DATASET RECORDS START
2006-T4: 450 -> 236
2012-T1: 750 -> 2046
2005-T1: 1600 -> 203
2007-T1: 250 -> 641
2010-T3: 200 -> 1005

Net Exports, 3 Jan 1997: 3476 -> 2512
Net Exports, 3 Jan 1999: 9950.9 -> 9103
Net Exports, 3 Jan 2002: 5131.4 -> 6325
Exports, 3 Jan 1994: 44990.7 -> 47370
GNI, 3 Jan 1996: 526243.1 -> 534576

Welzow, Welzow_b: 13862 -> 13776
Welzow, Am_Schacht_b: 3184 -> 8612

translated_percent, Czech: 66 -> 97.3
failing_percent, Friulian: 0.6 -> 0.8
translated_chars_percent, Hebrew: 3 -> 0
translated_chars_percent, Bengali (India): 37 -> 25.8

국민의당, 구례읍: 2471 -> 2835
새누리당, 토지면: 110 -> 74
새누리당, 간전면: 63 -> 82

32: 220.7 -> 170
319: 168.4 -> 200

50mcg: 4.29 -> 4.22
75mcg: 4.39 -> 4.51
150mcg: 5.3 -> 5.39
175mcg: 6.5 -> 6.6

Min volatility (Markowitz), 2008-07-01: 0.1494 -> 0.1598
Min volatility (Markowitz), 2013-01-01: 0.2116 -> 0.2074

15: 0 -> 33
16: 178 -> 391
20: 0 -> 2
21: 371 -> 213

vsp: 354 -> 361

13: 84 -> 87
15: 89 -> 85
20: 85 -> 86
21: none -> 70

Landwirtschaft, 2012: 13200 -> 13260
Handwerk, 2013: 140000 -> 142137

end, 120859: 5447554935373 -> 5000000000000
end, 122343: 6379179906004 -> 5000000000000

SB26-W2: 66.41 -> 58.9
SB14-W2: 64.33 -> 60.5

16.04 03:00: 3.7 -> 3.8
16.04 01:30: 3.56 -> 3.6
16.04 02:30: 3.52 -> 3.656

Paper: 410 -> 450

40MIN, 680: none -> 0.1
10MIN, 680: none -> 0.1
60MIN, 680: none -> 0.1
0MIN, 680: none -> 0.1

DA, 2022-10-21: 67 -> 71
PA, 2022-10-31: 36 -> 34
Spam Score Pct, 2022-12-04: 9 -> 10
DATASET RECORDS END
▶ JOB
Copy out every line in the entries above that holds "none".

▶ EXPECTED ANSWER
21: none -> 70
40MIN, 680: none -> 0.1
10MIN, 680: none -> 0.1
60MIN, 680: none -> 0.1
0MIN, 680: none -> 0.1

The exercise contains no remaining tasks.